I don’t have the source for the 7.14.0-beta1 version, but I can guess from the 7.13 source and the class files from the jars in the webapp that this log means the com.atlassian.confluence.content.CustomContentSpaceRemovalListener has fired okay. I guess the question is what’s happening at lines 269 and 214 in the DefaultSpaceManager nowadays, and why might it fail as described above. I don’t doubt that separating the deletion of a space into separate transactions is the underlying cause.

BTW, @ttranminh , I tried your suggestion of flushing the index queue before removing the space. No dice. Same error.

I’m open to any ideas, of course. I’d also be happy to hop on a call and talk code in detail. You know where to find me.

EDIT: As a further aside, here’s the database cleanup I’ve had to do after the test fails leaving behind some detritus.

delete from public.NOTIFICATIONS where CONTENTID in (select CONTENTID from public.content where SPACEID = :deadSpaceId)
delete from public.CONTENTPROPERTIES where CONTENTID in (select CONTENTID from public.content where SPACEID = :deadSpaceId)
delete from public.BODYCONTENT where CONTENTID in (select CONTENTID from public.content where SPACEID = :deadSpaceId)
delete from public.content where SPACEID = :deadSpaceId

This is true even if I start a new thread after the first attempt to delete the dead space fails.
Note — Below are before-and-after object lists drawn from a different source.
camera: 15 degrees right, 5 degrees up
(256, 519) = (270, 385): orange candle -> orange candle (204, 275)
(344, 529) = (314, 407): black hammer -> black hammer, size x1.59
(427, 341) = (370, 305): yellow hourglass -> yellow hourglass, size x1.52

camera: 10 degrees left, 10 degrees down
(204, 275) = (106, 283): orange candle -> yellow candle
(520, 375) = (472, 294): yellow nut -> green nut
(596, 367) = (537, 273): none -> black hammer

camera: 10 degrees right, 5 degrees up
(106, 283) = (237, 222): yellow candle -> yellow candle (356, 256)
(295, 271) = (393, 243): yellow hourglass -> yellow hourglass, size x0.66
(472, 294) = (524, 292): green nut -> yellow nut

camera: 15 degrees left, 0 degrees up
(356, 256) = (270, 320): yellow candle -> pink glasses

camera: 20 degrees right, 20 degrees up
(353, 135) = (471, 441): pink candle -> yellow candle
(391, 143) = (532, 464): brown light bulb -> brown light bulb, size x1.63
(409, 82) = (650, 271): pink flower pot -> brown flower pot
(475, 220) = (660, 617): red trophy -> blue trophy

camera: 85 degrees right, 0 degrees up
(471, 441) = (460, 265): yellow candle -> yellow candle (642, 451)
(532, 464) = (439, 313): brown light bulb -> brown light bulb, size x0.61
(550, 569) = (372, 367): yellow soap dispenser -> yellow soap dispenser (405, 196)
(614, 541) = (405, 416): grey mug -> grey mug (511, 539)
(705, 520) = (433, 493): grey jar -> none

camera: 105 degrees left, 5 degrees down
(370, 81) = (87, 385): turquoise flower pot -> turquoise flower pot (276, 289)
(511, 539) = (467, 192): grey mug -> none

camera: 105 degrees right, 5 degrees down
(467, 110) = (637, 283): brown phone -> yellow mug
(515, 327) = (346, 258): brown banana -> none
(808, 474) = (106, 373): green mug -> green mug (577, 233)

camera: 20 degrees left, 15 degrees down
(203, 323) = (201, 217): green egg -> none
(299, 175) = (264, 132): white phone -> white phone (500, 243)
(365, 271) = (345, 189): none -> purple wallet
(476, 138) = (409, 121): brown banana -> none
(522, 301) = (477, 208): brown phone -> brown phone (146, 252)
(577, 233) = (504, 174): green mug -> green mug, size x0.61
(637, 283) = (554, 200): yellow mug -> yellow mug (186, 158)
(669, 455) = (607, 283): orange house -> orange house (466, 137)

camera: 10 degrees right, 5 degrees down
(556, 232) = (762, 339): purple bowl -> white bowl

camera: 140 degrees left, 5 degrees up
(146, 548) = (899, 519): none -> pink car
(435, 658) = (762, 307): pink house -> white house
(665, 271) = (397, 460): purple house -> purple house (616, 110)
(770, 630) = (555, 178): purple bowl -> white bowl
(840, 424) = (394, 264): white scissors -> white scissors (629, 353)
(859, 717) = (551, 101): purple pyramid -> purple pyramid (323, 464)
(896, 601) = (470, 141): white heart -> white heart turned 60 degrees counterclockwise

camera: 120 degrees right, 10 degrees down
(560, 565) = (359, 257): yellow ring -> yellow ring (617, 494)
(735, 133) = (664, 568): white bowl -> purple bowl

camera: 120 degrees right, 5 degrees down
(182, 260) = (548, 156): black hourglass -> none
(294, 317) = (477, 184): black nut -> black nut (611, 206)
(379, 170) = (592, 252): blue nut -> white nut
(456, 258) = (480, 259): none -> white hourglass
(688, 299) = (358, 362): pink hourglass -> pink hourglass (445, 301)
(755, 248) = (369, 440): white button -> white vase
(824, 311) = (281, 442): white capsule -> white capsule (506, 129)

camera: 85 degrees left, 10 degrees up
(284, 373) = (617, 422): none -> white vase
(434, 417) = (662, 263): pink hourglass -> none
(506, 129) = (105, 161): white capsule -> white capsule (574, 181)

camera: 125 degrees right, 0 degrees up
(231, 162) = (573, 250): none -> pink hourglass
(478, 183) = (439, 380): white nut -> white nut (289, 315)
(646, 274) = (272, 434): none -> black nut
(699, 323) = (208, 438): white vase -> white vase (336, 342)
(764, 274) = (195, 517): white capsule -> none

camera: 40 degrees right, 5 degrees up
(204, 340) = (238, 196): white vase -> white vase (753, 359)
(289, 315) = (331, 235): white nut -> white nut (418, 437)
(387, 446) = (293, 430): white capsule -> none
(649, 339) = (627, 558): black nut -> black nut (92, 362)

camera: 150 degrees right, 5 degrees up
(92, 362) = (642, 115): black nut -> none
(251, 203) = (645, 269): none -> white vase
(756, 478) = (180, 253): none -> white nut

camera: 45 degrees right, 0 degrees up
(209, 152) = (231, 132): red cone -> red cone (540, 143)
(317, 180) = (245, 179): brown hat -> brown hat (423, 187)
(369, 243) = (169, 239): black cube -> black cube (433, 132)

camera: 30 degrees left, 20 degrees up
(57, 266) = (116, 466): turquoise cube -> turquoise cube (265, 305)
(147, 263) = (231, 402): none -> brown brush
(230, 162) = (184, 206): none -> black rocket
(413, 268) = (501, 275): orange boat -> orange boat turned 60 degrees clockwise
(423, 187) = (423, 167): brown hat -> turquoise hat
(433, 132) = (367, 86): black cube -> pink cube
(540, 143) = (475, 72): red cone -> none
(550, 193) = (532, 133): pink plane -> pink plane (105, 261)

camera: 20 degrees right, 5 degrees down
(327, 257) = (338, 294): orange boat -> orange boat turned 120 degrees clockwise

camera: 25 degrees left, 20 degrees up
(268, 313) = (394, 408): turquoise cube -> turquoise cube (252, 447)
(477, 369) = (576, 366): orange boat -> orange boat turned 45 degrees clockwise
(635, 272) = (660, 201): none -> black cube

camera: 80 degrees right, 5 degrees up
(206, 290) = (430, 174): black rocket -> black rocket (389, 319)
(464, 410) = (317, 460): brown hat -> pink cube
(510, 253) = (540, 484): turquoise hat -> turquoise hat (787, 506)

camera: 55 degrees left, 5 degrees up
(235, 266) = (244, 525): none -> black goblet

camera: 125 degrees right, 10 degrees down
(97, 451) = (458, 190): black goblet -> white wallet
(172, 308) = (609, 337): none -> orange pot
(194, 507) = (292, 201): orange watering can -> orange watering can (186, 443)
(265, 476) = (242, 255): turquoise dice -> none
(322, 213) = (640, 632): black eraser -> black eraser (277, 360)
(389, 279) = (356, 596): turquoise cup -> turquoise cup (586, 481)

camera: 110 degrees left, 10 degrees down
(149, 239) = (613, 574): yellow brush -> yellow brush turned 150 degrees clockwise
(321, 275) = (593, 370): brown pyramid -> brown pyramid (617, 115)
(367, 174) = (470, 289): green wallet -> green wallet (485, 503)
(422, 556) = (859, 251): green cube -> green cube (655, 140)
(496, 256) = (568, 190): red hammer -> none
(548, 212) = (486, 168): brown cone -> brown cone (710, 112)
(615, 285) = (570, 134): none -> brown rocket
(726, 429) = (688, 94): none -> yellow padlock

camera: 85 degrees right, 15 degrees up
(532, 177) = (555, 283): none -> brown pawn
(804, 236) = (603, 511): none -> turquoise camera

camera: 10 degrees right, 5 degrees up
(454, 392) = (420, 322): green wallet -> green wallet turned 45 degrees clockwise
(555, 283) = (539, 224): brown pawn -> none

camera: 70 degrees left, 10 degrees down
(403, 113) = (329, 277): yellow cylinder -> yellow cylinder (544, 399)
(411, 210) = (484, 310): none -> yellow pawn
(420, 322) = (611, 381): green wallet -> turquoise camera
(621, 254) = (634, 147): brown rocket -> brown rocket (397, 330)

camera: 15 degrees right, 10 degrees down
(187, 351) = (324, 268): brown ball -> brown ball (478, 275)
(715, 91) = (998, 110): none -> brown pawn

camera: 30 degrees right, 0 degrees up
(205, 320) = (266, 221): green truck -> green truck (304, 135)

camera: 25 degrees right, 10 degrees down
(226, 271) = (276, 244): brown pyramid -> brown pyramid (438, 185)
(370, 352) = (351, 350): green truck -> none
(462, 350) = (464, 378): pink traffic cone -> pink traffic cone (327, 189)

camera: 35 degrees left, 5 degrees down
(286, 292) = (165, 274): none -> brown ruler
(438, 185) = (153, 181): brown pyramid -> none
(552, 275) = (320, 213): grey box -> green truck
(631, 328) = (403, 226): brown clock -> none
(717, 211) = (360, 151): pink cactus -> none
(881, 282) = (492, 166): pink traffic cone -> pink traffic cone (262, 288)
So simply retrying the space deletion after a short period isn’t a solution. The space deletion partly happens, then fails midway through, leaving behind some junk that causes all future space deletion operations to fail.

jcarter · September 16, 2021, 9:00pm

Okay, final update: I have it!

The final problems I was having, above, were because my fixture for creating pages wasn’t clearing things out properly before the SpaceManager removed the space. That’s what was leading to that final hibernate error: a page that was still in the session somewhere would have been re-saved during space deletion. I believe that the reason this one test triggered it is because it creates some parent/child relationships between pages as part of its execution.

I’ve changed our PageFixture from doing this at cleanup:

createdPages.reverse().each {
    def page = pageManager.getPage(it.id)
    if (page) {
        pageManager.getVersionHistorySummaries(page).each {
            pageManager.refreshPage(pageManager.getPage(it.id))
        }
        contentPermissionManager.setContentPermissions([:], page)
        pageManager.removeContentEntity(page)
    }
}
createdPages.clear()

To doing this:

createdPages.reverse().each {
    def page = pageManager.getPage(it.id)
    if (page) {
        pageManager.getVersionHistorySummaries(page).each {
            pageManager.refreshPage(pageManager.getPage(it.id))
        }
        pageManager.trashPage(page, DefaultDeleteContext.SUPPRESS_NOTIFICATIONS)
        trashManager.purge(page.spaceKey, page.id)
    }
}
createdPages.clear()

Thanks for all the help @ttranminh & @Javan, and for reading my brain dumps.

ttranminh · September 20, 2021, 12:10pm

Hi @jcarter ,
I am glad that you have found the root cause!